Marchetti C, De Felice F, Palaia I, Musio D, Muzii L, Tombolini V, Benedetti Panici P

机构信息

Department of Gynecological and Obstetrical Sciences and Urological Sciences, "Sapienza" University of Rome, Viale Regina Elena 326, Rome 00161 Italy.

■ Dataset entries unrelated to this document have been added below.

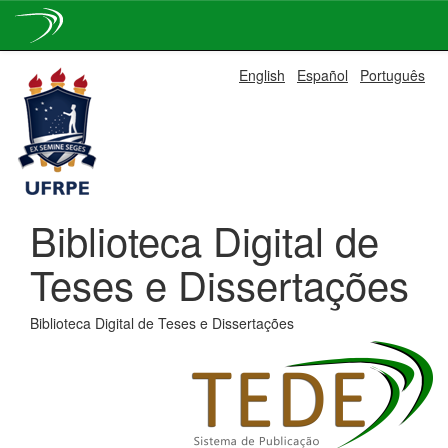
Skip
English
Español
Português
navigation
Biblioteca Digital de
Teses e Dissertações
Biblioteca Digital de Teses e Dissertações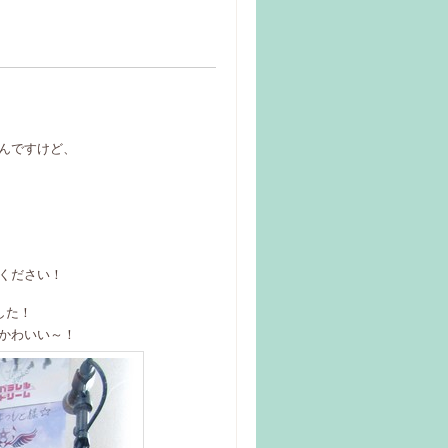
んですけど、
ください！
した！
かわいい～！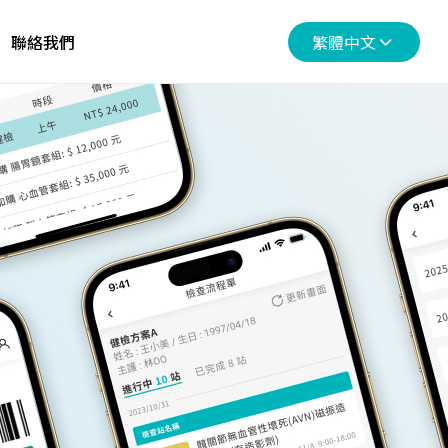
聯絡我們
繁體中文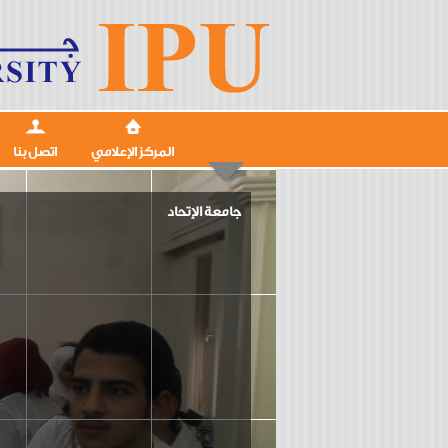
المركز الإعلامي
اتصل بنا
جامعة الإتحاد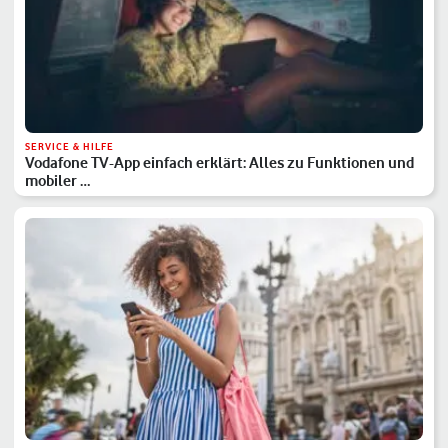
SERVICE & HILFE
Vodafone TV-App einfach erklärt: Alles zu Funktionen und
mobiler …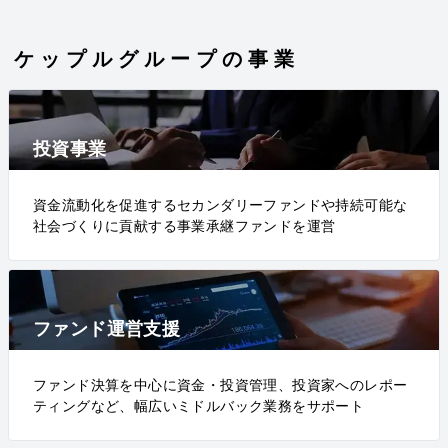
ケップルグループの事業
投資事業
資金流動化を促進するセカンダリーファンドや持続可能な
社会づくりに貢献する事業承継ファンドを運営
ファンド運営支援
ファンド決算を中心に資金・投資管理、投資家へのレポー
ティングなど、幅広いミドルバック業務をサポート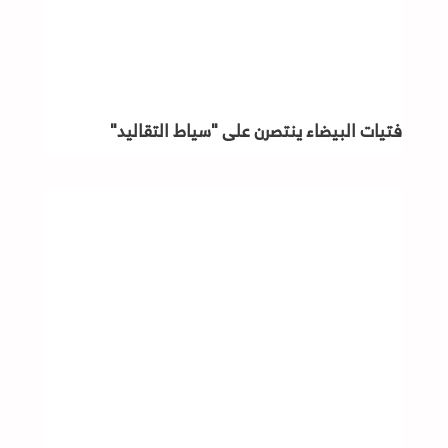
فتيات البيضاء ينتصرن على "سياط التقاليد"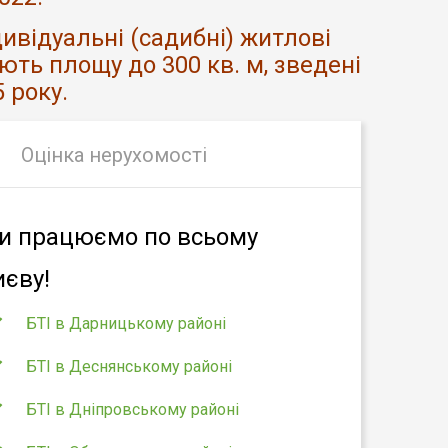
ивідуальні (садибні) житлові
ають площу до 300 кв. м, зведені
5 року.
Оцінка нерухомості
и працюємо по всьому
иєву!
БТІ в Дарницькому районі
БТІ в Деснянському районі
БТІ в Дніпровському районі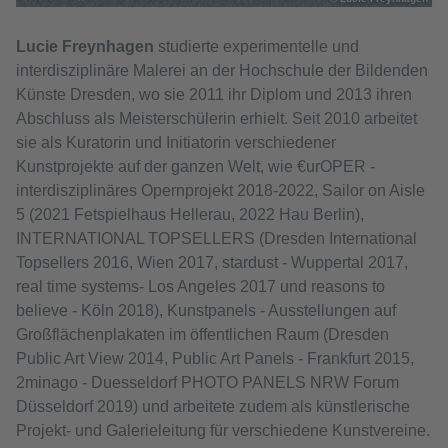
Lucie Freynhagen
studierte experimentelle und
interdisziplinäre Malerei an der Hochschule der Bildenden
Künste Dresden, wo sie 2011 ihr Diplom und 2013 ihren
Abschluss als Meisterschülerin erhielt. Seit 2010 arbeitet
sie als Kuratorin und Initiatorin verschiedener
Kunstprojekte auf der ganzen Welt, wie €urOPER -
interdisziplinäres Opernprojekt 2018-2022, Sailor on Aisle
5 (2021 Fetspielhaus Hellerau, 2022 Hau Berlin),
INTERNATIONAL TOPSELLERS (Dresden International
Topsellers 2016, Wien 2017, stardust - Wuppertal 2017,
real time systems- Los Angeles 2017 und reasons to
believe - Köln 2018), Kunstpanels - Ausstellungen auf
Großflächenplakaten im öffentlichen Raum (Dresden
Public Art View 2014, Public Art Panels - Frankfurt 2015,
2minago - Duesseldorf PHOTO PANELS NRW Forum
Düsseldorf 2019) und arbeitete zudem als künstlerische
Projekt- und Galerieleitung für verschiedene Kunstvereine.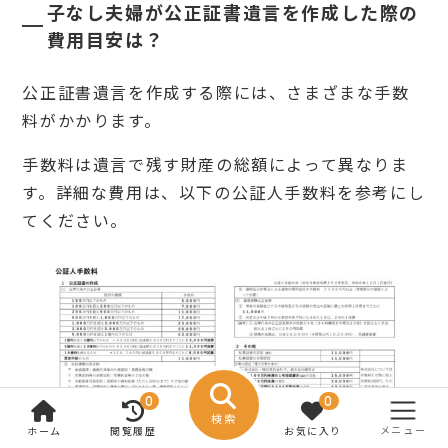
子なし夫婦が公正証書遺言を作成した際の
費用目安は？
公正証書遺言を作成する際には、さまざまな手数
料がかかります。
手数料は遺言で残す財産の総額によって異なりま
す。詳細な費用は、以下の公証人手数料を参考にし
てください。
0
0
検索
メニュー
ホーム
閲覧履歴
お気に入り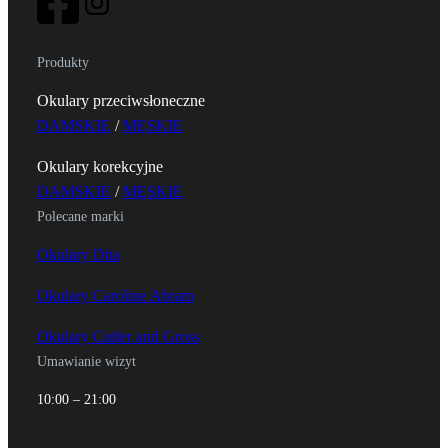
Produkty
Okulary przeciwsłoneczne
DAMSKIE
/
MĘSKIE
Okulary korekcyjne
DAMSKIE
/
MĘSKIE
Polecane marki
Okulary Dita
Okulary Caroline Abram
Okulary Cutler and Gross
Umawianie wizyt
10:00 – 21:00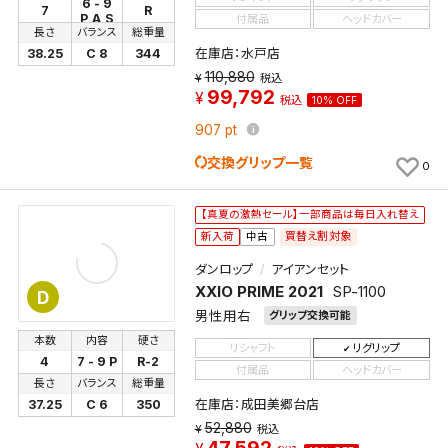
6 - 9
7
R
P,A,S
付属品
ヘッドカバー
長さ
バランス
総重量
在庫店：水戸店
38.25
C 8
344
110,880
税込
99,792
税込
10% OFF
907
pt
交換グリップ一覧
0
【真夏の激熱セール】一部商品は毎日入れ替え
買替え割対象
新入荷
中古
ダンロップ
アイアンセット
XXIO PRIME 2021
SP-1100
D
男性用右
グリップ交換可能
本数
内容
硬さ
リシャフト
リグリップ
4
7 - 9 P
R-2
付属品
ヘッドカバー
長さ
バランス
総重量
在庫店：成田美郷台店
37.25
C 6
350
52,880
税込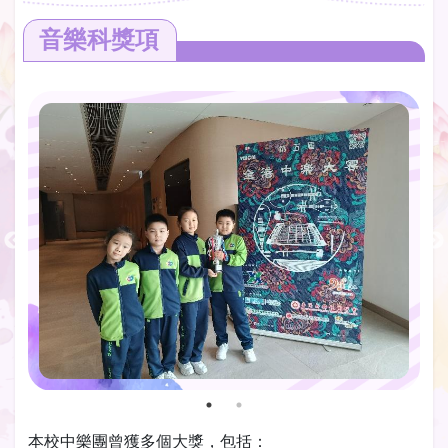
音樂科獎項
本校中樂團曾獲多個大獎，包括：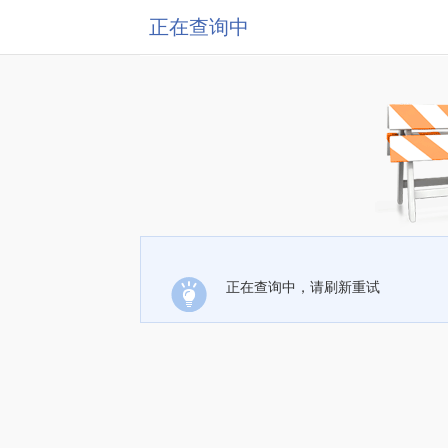
正在查询中
正在查询中，请刷新重试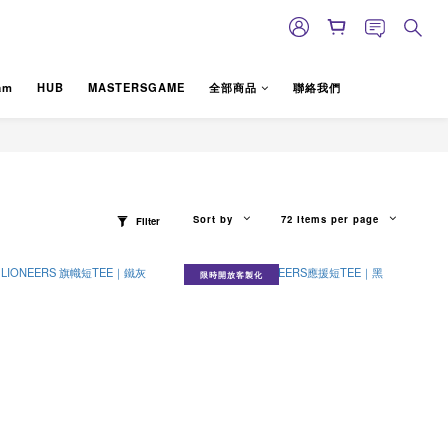
am
HUB
MASTERSGAME
全部商品
聯絡我們
Sort by
72 Items per page
Filter
限時開放客製化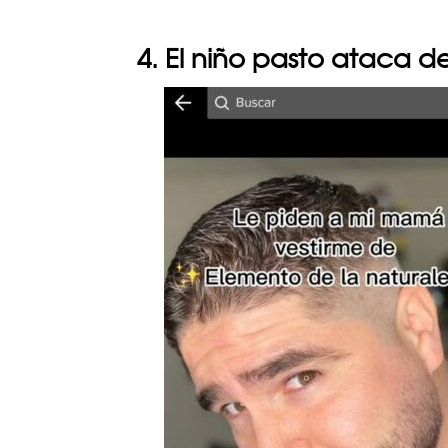
4. El niño pasto ataca 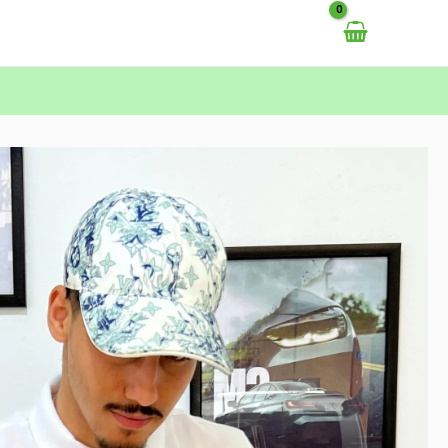
خطي
لى
لمحتوى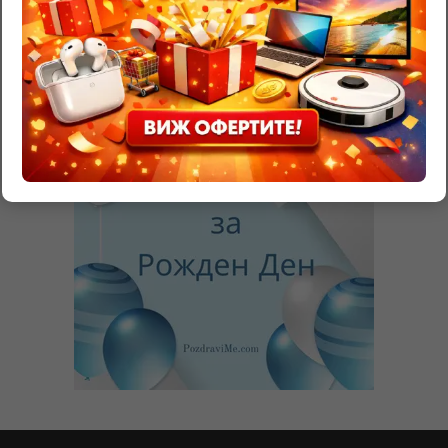
Ръмжене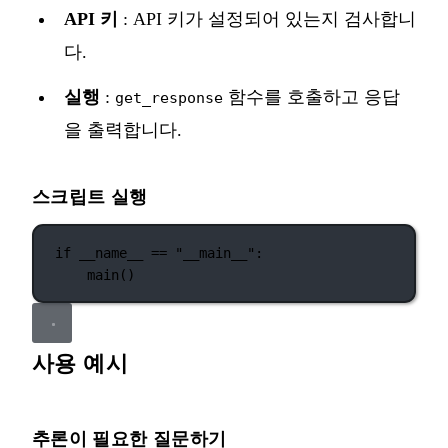
API 키
: API 키가 설정되어 있는지 검사합니
다.
실행
:
함수를 호출하고 응답
get_response
을 출력합니다.
스크립트 실행
if
__name__
==
"__main__"
:
main()
사용 예시
추론이 필요한 질문하기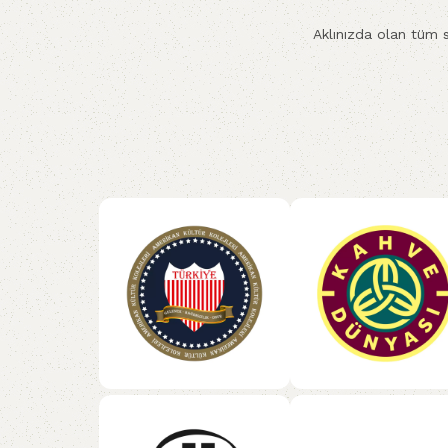
Aklınızda olan tüm s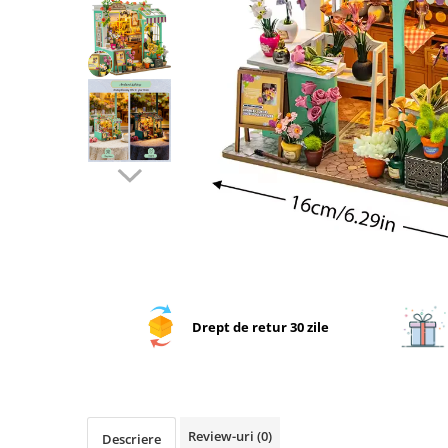
Drept de retur 30 zile
Review-uri
(0)
Descriere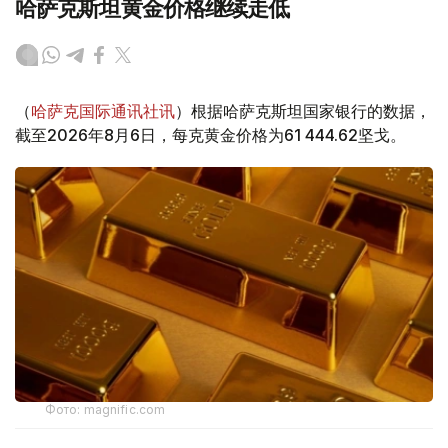
哈萨克斯坦黄金价格继续走低
（
哈萨克国际通讯社讯
）根据哈萨克斯坦国家银行的数据，
截至2026年8月6日，每克黄金价格为61 444.62坚戈。
Фото: magnific.com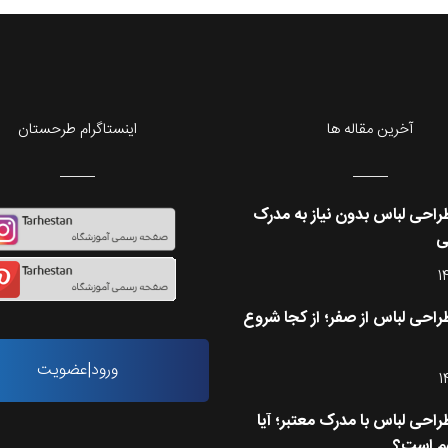
آخرین مقاله ها
اینستاگرام طرحستان
احی لباس بدون نیاز به مدرک
ی
1
احی لباس از صفر؛ از کجا شروع
ورود|عضویت
1
احی لباس با مدرک معتبر؛ آیا
م است؟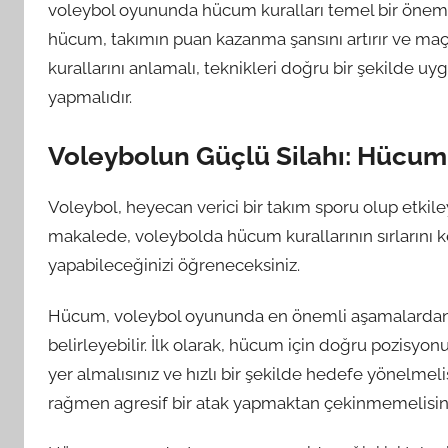
voleybol oyununda hücum kuralları temel bir öneme s
hücum, takımın puan kazanma şansını artırır ve maçı
kurallarını anlamalı, teknikleri doğru bir şekilde uy
yapmalıdır.
Voleybolun Güçlü Silahı: Hücum K
Voleybol, heyecan verici bir takım sporu olup etkil
makalede, voleybolda hücum kurallarının sırlarını 
yapabileceğinizi öğreneceksiniz.
Hücum, voleybol oyununda en önemli aşamalardan bi
belirleyebilir. İlk olarak, hücum için doğru pozisyo
yer almalısınız ve hızlı bir şekilde hedefe yönelmel
rağmen agresif bir atak yapmaktan çekinmemelisini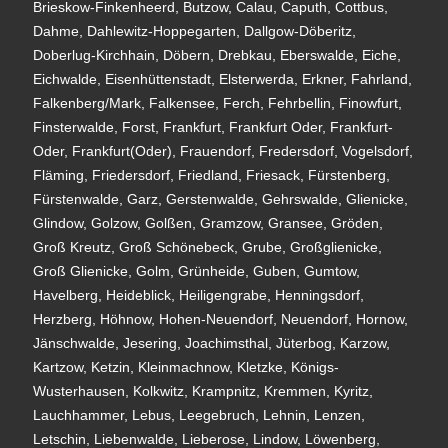
Brieskow-Finkenheerd, Butzow, Calau, Caputh, Cottbus,
Dahme, Dahlewitz-Hoppegarten, Dallgow-Döberitz,
Doberlug-Kirchhain, Döbern, Drebkau, Eberswalde, Eiche,
Eichwalde, Eisenhüttenstadt, Elsterwerda, Erkner, Fahrland,
Falkenberg/Mark, Falkensee, Ferch, Fehrbellin, Finowfurt,
Finsterwalde, Forst, Frankfurt, Frankfurt Oder, Frankfurt-
Oder, Frankfurt(Oder), Frauendorf, Fredersdorf, Vogelsdorf,
Fläming, Friedersdorf, Friedland, Friesack, Fürstenberg,
Fürstenwalde, Garz, Gerstenwalde, Gehrswalde, Glienicke,
Glindow, Golzow, Golßen, Gramzow, Gransee, Gröden,
Groß Kreutz, Groß Schönebeck, Grube, Großglienicke,
Groß Glienicke, Golm, Grünheide, Guben, Gumtow,
Havelberg, Heideblick, Heiligengrabe, Henningsdorf,
Herzberg, Höhnow, Hohen-Neuendorf, Neuendorf, Hornow,
Jänschwalde, Jesering, Joachimsthal, Jüterbog, Karzow,
Kartzow, Ketzin, Kleinmachnow, Kletzke, Königs-
Wusterhausen, Kolkwitz, Krampnitz, Kremmen, Kyritz,
Lauchhammer, Lebus, Leegebruch, Lehnin, Lenzen,
Letschin, Liebenwalde, Lieberose, Lindow, Löwenberg,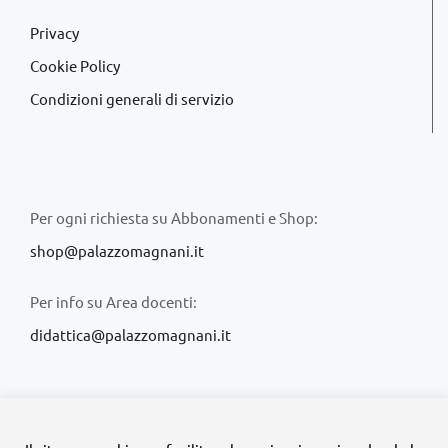
Privacy
Cookie Policy
Condizioni generali di servizio
Per ogni richiesta su Abbonamenti e Shop:
shop@palazzomagnani.it
Per info su Area docenti:
didattica@palazzomagnani.it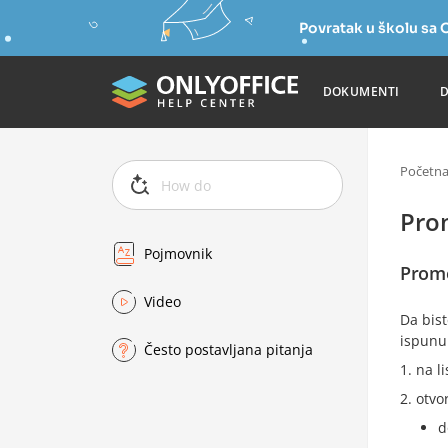
Povratak u školu s
DOKUMENTI
Početn
Pro
Pojmovnik
Prome
Video
Da bist
ispunu
Često postavljana pitanja
na li
otvo
d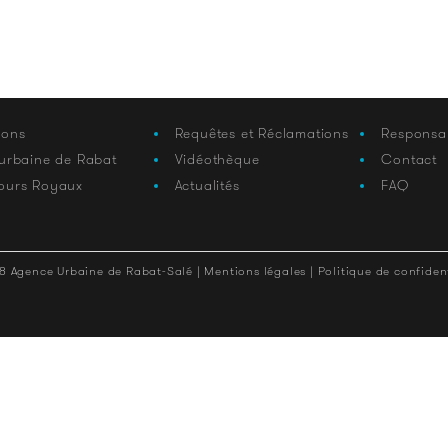
ions
Requêtes et Réclamations
Responsa
 urbaine de Rabat
Vidéothèque
Contact
ours Royaux
Actualités
FAQ
8 Agence Urbaine de Rabat-Salé |
Mentions légales |
Politique de confident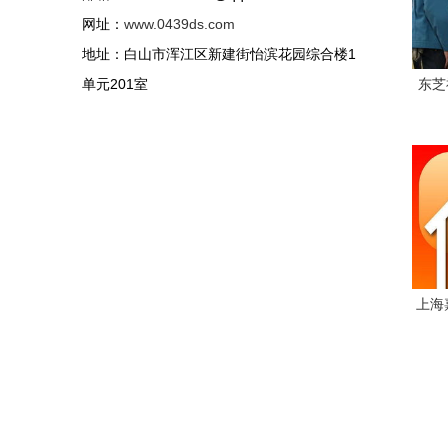
网址：
www.0439ds.com
地址：白山市浑江区新建街怡滨花园综合楼1
单元201室
东芝
项目
界
上海
婚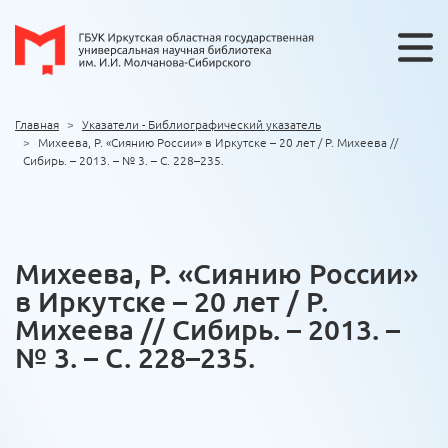
Главная
Указатели - Библиографический указатель
Михеева, Р. «Сиянию России» в Иркутске – 20 лет / Р. Михеева //
Сибирь. – 2013. – № 3. – С. 228–235.
Михеева, Р. «Сиянию России»
в Иркутске – 20 лет / Р.
Михеева // Сибирь. – 2013. –
№ 3. – С. 228–235.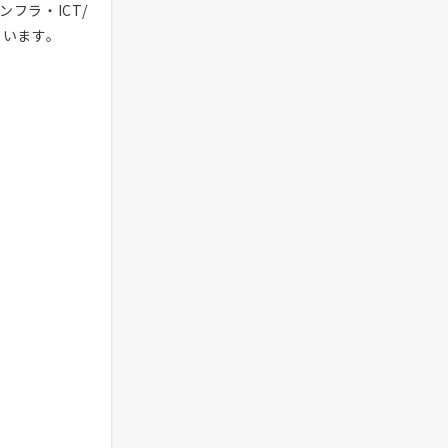
フラ・ICT/
ています。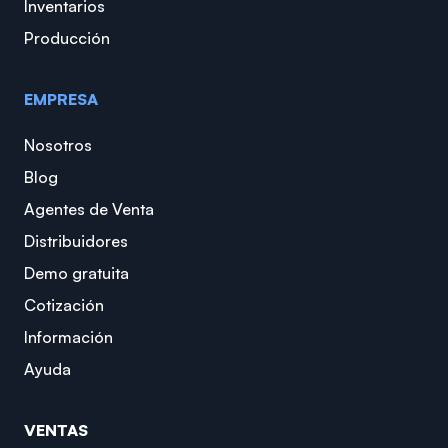
Inventarios
Producción
EMPRESA
Nosotros
Blog
Agentes de Venta
Distribuidores
Demo gratuita
Cotización
Información
Ayuda
VENTAS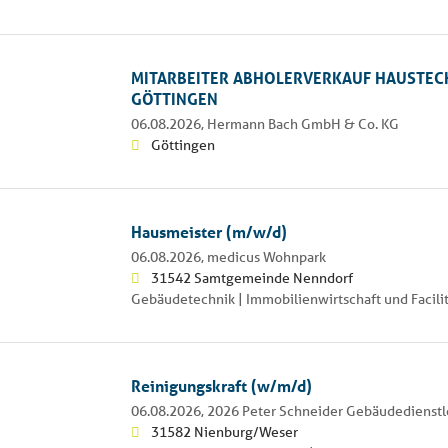
MITARBEITER ABHOLERVERKAUF HAUSTEC
GÖTTINGEN
06.08.2026,
Hermann Bach GmbH & Co. KG
Göttingen
Hausmeister (m/w/d)
06.08.2026,
medicus Wohnpark
31542 Samtgemeinde Nenndorf
Gebäudetechnik | Immobilienwirtschaft und Facil
Reinigungskraft (w/m/d)
06.08.2026,
2026 Peter Schneider Gebäudedienst
31582 Nienburg/Weser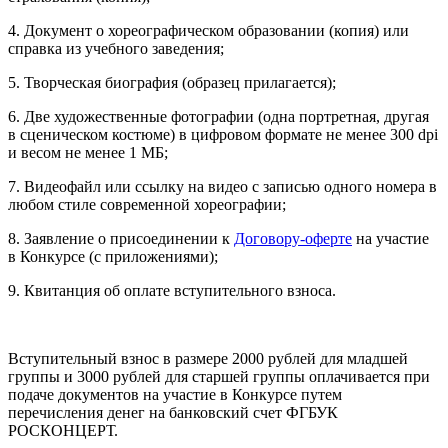
4. Документ о хореографическом образовании (копия) или
справка из учебного заведения;
5. Творческая биография (образец прилагается);
6. Две художественные фотографии (одна портретная, другая
в сценическом костюме) в цифровом формате не менее 300 dpi
и весом не менее 1 МБ;
7. Видеофайл или ссылку на видео с записью одного номера в
любом стиле современной хореографии;
8. Заявление о присоединении к
Договору-оферте
на участие
в Конкурсе (с приложениями);
9. Квитанция об оплате вступительного взноса.
Вступительный взнос в размере 2000 рублей для младшей
группы и 3000 рублей для старшей группы оплачивается при
подаче документов на участие в Конкурсе путем
перечисления денег на банковский счет ФГБУК
РОСКОНЦЕРТ.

Department of Radiotherapy, Policlinico Umberto I "Sapienza" University of Rome, Viale Regina Elena 326, Rome 00161, Italy.

出版信息

Crit Rev Oncol Hematol. 2016 Mar;99:123-8. doi: 10.1016/j.critrevonc.2015.12.013. Epub 2015 Dec 29.

Abstract

This meta-analysis was planned to define the role of erythropoiesis-stimulating agents (ESAs) in gynecological cancer patients, receiving myelosuppressive treatment. Pubmed, Medline and Scopus were searched to select English-language articles. Only randomized controlled trials (RCTs) were included. Endpoints were incidence of transfusions, thrombotic events (TE), deaths, and failures. Odd ratio (OR) with 95% confidence interval (CI) was calculated using fixed or random effects model. In seven RCTs ESAs studies of 892 patients under treatment, use of ESAs correlates with a significant reduction of transfusions rate (OR=0.35; 95% CI: 0.19-0.65; p=0.008). OR for overall mortality was 1.10 (95% CI 0.82-1.49; p=0.53). ESAs OR for disease failure in 5 studies was 1.71 (95% CI: 0.90-3.24; p=0.1). This meta-analysis, even if limited by few RCTs, suggests that ESAs reduce transfusions without increasing mortality or disease progression in gynecological cancer patients receiving treatment.

摘要

本荟萃分析旨在确定促红细胞生成素(ESA)在接受骨髓抑制治疗的妇科癌症患者中的作用。检索了PubMed、Medline和Scopus以筛选英文文章。仅纳入随机对照试验(RCT)。观察终点为输血发生率、血栓事件(TE)、死亡和治疗失败。使用固定或随机效应模型计算比值比(OR)及95%置信区间(CI)。在7项RCT中,对892例接受治疗患者的ESA研究显示,使用ESA与输血率显著降低相关(OR=0.35;95%CI:0.19-0.65;p=0.008)。总死亡率的OR为1.10(95%CI 0.82-1.49;p=0.53)。5项研究中ESA治疗失败的OR为1.71(95%CI:0.90-3.24;p=0.1)。本荟萃分析虽受限于少量RCT,但提示ESA可减少输血,且不增加接受治疗的妇科癌症患者的死亡率或疾病进展。